When she did not answer, he decided to take a concrete step forward. He took out the damaged passport and his phone. Dourado might be able to backtrack the document’s owner and figure out if Van Der Hausen was involved, and who, if anyone, he was working with.
Before he could snap a photo of the passport page however, he saw that he had missed a call from Gallo. He debated calling her back but decided it could probably wait. Only one call and no voicemail message. How serious could it be?
He took the photo. The built-in flash briefly illuminated the woods, showing the creeping advance of the vines only twenty yards away. Instead of radiating outward uniformly in all directions, there was a pronounced bulge directly in front of Pierce, as if the plants were intentionally trying to reach him and Carter.
A moment later, he had Dourado on the line. After briefly explaining the situation, he sent her the picture of Van Der Hausen and instructed her to make it a top priority.
“Already on it,” she told him. He could hear her tapping on her keyboard in the background. “Is there anything else I can do? Should I alert the Liberian authorities?”

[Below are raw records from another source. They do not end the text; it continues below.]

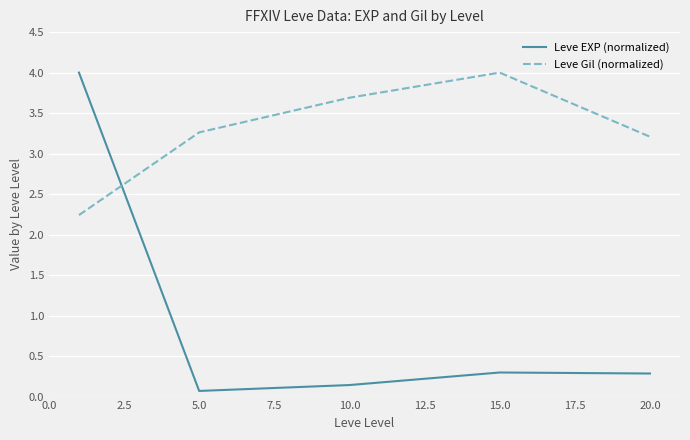

Rank the series by their average value, from lowest to highest.

Leve EXP (normalized), Leve Gil (normalized)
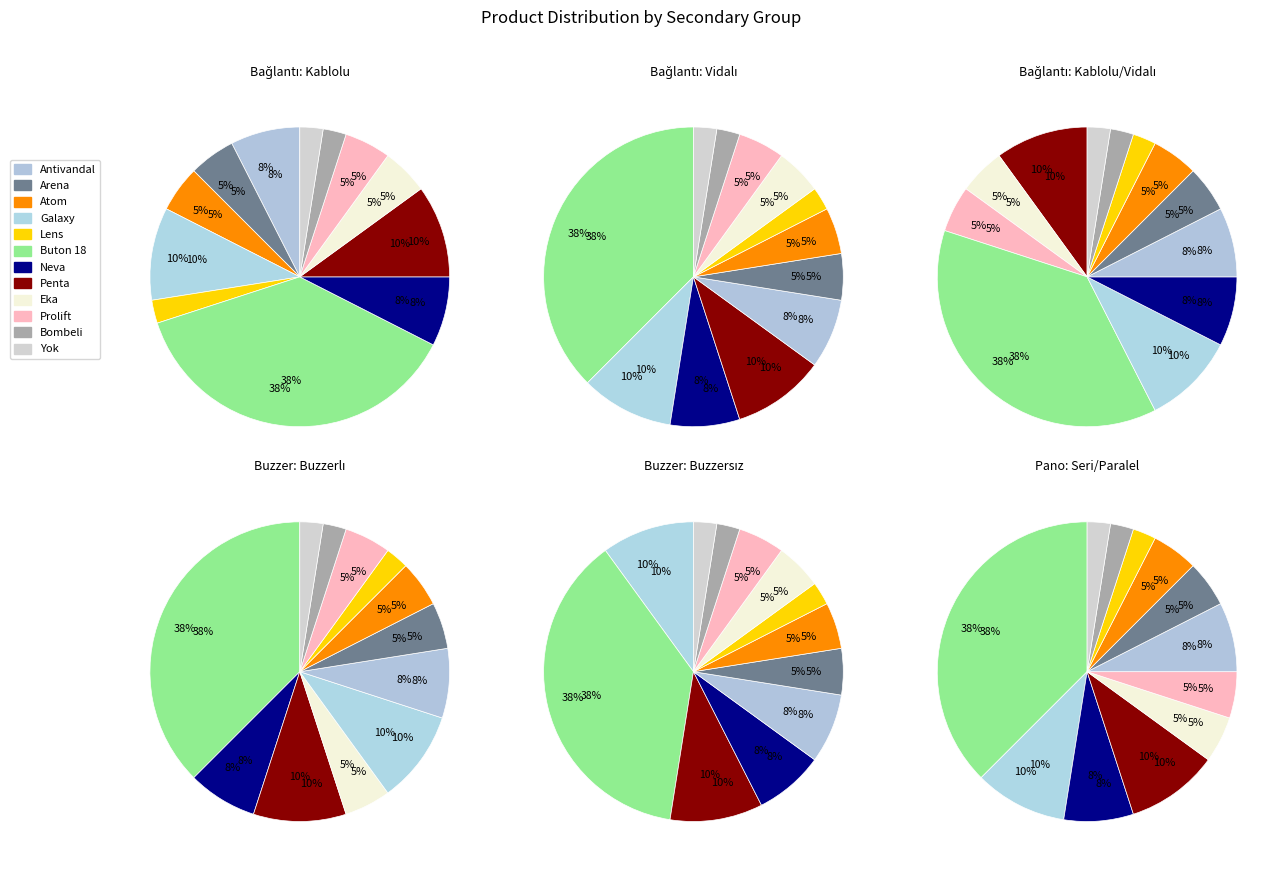

To the nearest percent, what portion does Atom represent?

5%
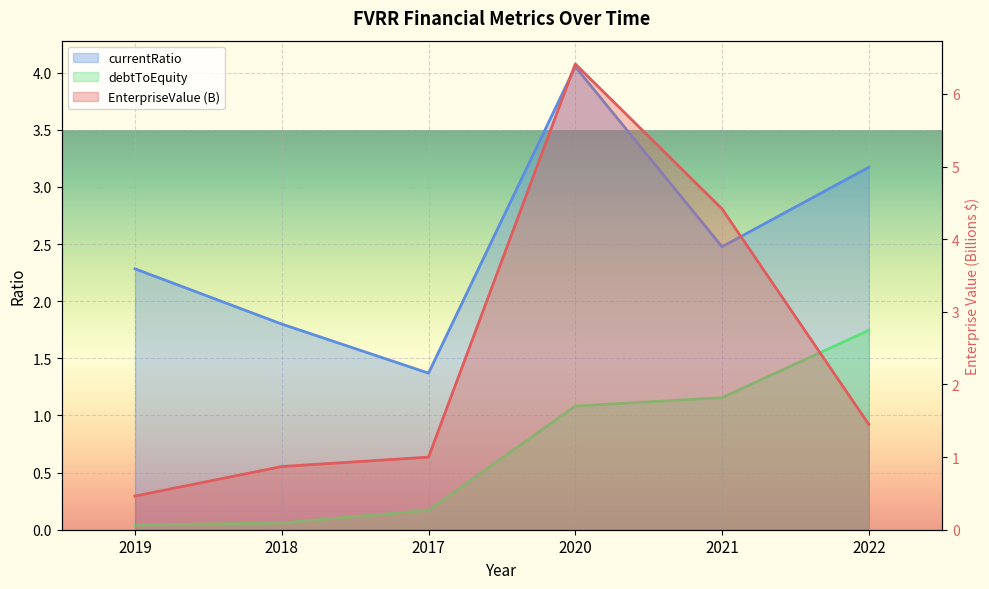

True or false: currentRatio has a value of 2.3 at 2019.

True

Pierce relayed the question to Carter, who shook her head. “Let me analyze it first. Figure out how best to kill it. The last thing we need is the army descending on this place with flamethrowers, burning the whole jungle down and inadvertently spreading it further.”
“Cintia, I’m going to put Dr. Carter on the line. Get whatever equipment she needs and have it overnighted to Monrovia.” He held out the phone to Carter. “Whatever you need,” he told her. “Sky’s the limit. You can even get an espresso machine, if you want.”
“This doesn’t mean I’m going to come work for you.”
“No strings attached. Except, of course, that I do expect you to save the world from that.” He pointed to the infested zone.
Carter regarded him with a mixture of admiration and wariness, but she took the phone and rattled off the names of a few pieces of equipment. Pierce got the impression that she was holding back, asking only for a bare minimum, perhaps still harboring some distrust about the gift. When she was done, she handed the phone back to him. “Thank you.”
He nodded and spoke to Dourado again. “I’ll be wrapping things up here as soon as I can. Do me a favor and let Augustina know. Tell her I’ll call as soon as I can.”
“Will do. And I will call back as soon as I have more information about Van Der Hausen.”
He hung up and activated the phone’s built-in flashlight. He aimed the light at the forest, a beacon to guide Bishop and any other survivors to safety. In the ambient glow, he could see red splotches on his hands. Chemical burns, though nowhere near as bad as the level of pain led him to expect. The enzyme was a slow-acting acid. The vines were the real threat, since they immobilized victims, allowing the plants to digest them over the course of hours, perhaps days.
A few minutes later, he heard shouts from the forest and saw a group of people running toward them, with the gigantic form of Bishop in the lead, literally plowing a path to safety with the blade of a shovel. A partially vine-wrapped figure was slung over one shoulder. Cooper.
Pierce allowed himself a relieved sigh. He didn’t know if his guide was still alive, but he was glad that the man had not been left behind to be devoured by the jungle.
“They all made it,” Carter whispered. “Thank God.”
“Thank Bishop,” Pierce murmured.
“Don’t call him that,” she warned. “He goes by Lazarus now. Or just Erik.”
“Lazarus.” Pierce nodded. The resurrected man. Of course. As if to keep him from commenting on this, Dourado chose that moment to keep her promise.
“Prompt as always,” he said into the phone. “What have you learned?”
“I have some information about Van Der Hausen.” Dourado’s tone was unusually subdued. “And there’s something else.”
“Van Der Hausen, first.”
Dourado related the salient facts about the passport and the man, a genetic engineer who had volunteered to work in Liberia during the early days of the Ebola outbreak. He had returned to Europe and started his own boutique gene-splicing company. “Some of his working capital came from Cerberus shell companies.”
“Cerberus is behind this?” Pierce said it more loudly than he had intended. His outburst did not go unnoticed by Carter. Pierce covered the phone’s mouthpiece. “I think we found our culprit. And you were right. It’s an engineered species.”
Dourado spoke again. “Until we know more about Cerberus, it’s impossible to say exactly what role they played, but yes, there does seem to be a connection.”
“Keep digging. Whether or not this has anything to do with Kenner, we need to stop Cerberus.”
“Dr. Gallo is not responding.” Dourado said. “Not by computer or telephone. They are not in the citadel. The door was last accessed more than eight hours ago.”